▸ **TASK DETAILS**
Return every line in the entries below that contains the word "knee".

----- DATA -----

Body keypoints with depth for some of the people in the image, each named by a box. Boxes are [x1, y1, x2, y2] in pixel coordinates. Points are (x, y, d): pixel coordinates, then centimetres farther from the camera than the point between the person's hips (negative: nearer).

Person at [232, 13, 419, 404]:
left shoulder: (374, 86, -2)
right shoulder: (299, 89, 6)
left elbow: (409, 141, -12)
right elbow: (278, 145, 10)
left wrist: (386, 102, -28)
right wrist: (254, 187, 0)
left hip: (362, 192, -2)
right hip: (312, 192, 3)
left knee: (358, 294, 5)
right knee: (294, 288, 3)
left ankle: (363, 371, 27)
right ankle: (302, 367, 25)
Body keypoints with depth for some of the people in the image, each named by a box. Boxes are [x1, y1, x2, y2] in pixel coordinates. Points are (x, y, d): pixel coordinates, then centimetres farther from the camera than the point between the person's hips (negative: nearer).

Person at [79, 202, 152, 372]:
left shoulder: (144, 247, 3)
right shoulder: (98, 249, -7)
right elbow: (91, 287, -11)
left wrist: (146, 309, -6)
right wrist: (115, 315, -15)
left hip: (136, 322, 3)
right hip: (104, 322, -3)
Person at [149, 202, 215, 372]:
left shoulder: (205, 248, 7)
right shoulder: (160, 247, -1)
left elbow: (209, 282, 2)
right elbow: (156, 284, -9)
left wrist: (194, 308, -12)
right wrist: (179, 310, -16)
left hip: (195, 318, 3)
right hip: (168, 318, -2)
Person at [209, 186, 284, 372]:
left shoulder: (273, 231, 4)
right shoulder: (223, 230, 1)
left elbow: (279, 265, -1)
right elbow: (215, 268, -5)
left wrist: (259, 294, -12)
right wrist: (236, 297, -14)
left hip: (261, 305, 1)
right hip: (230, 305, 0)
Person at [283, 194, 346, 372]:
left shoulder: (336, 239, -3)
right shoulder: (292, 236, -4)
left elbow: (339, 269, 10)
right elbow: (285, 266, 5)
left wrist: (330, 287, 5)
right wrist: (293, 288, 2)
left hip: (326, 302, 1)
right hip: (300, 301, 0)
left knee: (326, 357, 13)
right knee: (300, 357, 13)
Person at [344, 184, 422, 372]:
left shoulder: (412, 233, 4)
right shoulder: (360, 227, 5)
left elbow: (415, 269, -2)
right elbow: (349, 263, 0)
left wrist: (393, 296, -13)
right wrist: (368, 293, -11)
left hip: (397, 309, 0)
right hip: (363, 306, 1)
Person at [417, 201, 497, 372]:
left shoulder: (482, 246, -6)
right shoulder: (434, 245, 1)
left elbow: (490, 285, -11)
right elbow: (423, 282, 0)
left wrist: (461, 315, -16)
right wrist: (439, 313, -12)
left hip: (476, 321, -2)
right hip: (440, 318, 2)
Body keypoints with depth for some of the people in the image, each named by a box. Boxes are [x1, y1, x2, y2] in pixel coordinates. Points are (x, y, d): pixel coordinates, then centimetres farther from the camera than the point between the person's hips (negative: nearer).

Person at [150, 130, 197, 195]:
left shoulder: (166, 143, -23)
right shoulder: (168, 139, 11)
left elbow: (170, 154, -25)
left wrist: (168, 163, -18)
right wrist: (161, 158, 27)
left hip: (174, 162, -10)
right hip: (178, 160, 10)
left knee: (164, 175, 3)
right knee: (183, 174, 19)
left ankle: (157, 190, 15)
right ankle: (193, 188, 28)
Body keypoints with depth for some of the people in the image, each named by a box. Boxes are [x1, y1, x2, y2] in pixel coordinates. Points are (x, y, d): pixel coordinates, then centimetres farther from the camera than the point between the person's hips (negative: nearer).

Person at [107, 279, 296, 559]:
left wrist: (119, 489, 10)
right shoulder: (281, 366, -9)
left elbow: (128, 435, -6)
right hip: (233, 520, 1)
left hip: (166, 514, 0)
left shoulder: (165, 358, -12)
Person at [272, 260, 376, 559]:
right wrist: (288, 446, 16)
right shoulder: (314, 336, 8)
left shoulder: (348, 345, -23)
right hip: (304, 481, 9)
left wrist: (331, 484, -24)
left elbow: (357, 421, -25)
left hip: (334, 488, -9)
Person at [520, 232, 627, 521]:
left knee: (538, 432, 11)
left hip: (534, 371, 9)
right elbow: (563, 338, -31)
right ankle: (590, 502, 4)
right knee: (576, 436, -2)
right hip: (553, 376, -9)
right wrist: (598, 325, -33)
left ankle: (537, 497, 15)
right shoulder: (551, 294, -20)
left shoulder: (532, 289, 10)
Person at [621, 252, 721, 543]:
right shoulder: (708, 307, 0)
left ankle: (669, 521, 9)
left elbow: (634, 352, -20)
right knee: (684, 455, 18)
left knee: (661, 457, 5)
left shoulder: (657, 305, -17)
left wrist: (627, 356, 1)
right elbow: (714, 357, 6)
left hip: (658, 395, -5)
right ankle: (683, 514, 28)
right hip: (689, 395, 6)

-----

▸ **ANSWER TO THE PROBLEM**
left knee: (358, 294, 5)
right knee: (294, 288, 3)
left knee: (326, 357, 13)
right knee: (300, 357, 13)
left knee: (164, 175, 3)
right knee: (183, 174, 19)
left knee: (538, 432, 11)
right knee: (576, 436, -2)
right knee: (684, 455, 18)
left knee: (661, 457, 5)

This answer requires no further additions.